The cabinet has decided to amend sections 10A (2)(b) and 10A (2)(c) of the MMDR Act, do away with any charges on transfer of mineral concessions for non-auctioned captive mines, rationalize stamp duty payable on mining, and develop a National Mineral Index for introducing an index-based mechanism for making statutory payments.

“I do not have any information on this," said a mines ministry spokesperson.

Given the experience in the coal sector, captive mines will be allowed to sell up to 50% of the minerals excavated during the current year. In the first tranche of commercial coal mining auction, 19 mines have been awarded and there is no restriction on the sale and utilization of coal from these mines.

Also, to expedite mining operations in India, a 50% rebate in the quoted revenue share will be awarded for the quantum of mineral produced and dispatched earlier than the scheduled production date.

The cabinet also approved proposed amendments to the district mineral foundation fund, a social impact fund that miners have to contribute towards, and simplification of the exploration regime.

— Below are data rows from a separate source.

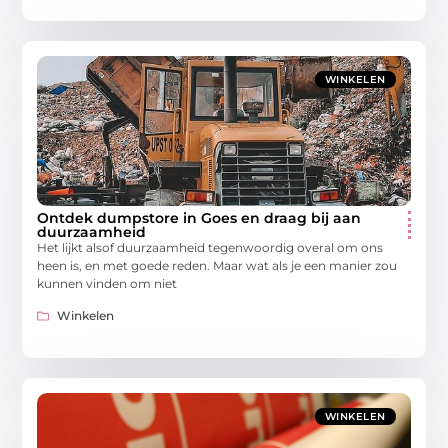
WINKELEN
Ontdek dumpstore in Goes en draag bij aan
duurzaamheid
Het lijkt alsof duurzaamheid tegenwoordig overal om ons
heen is, en met goede reden. Maar wat als je een manier zou
kunnen vinden om niet
Winkelen
WINKELEN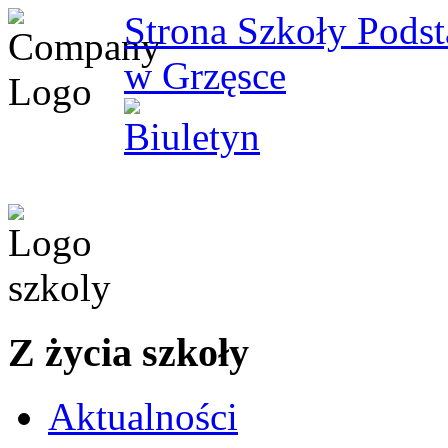
Strona Szkoły Pods
w Grzęsce
Z życia szkoły
Aktualności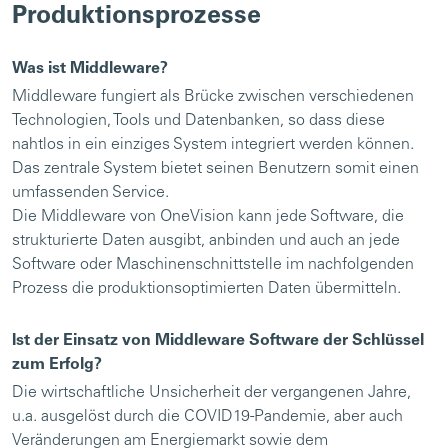
Produktionsprozesse
Was ist Middleware?
Middleware fungiert als Brücke zwischen verschiedenen
Technologien, Tools und Datenbanken, so dass diese
nahtlos in ein einziges System integriert werden können.
Das zentrale System bietet seinen Benutzern somit einen
umfassenden Service.
Die Middleware von OneVision kann jede Software, die
strukturierte Daten ausgibt, anbinden und auch an jede
Software oder Maschinenschnittstelle im nachfolgenden
Prozess die produktionsoptimierten Daten übermitteln.
Ist der Einsatz von Middleware Software der Schlüssel
zum Erfolg?
Die wirtschaftliche Unsicherheit der vergangenen Jahre,
u.a. ausgelöst durch die COVID19-Pandemie, aber auch
Veränderungen am Energiemarkt sowie dem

It was also decided to make the National Mineral Exploration Trust an autonomous body to expedite exploration.

This comes against the backdrop of National Mineral Policy goals to increase mineral production by 200% in 7 years. Of India’s obvious geological potential area of 0.571 million sq. km, only 10% has been explored.

“Based on the experience of various mineral-rich states and feedback received from the stakeholders, we are bringing out structural reforms in mining sector," coal and mines and parliamentary affairs minister Pralhad Joshi said on Monday during the signing of the agreement for 19 mines awarded in the first tranche of commercial coal mining auction.

“These reforms will generate huge employment opportunities and increase the production of minerals, leading to self-reliance. Several industry friendly measures that promote ease of doing business in the mining sector will be brought in," Joshi said.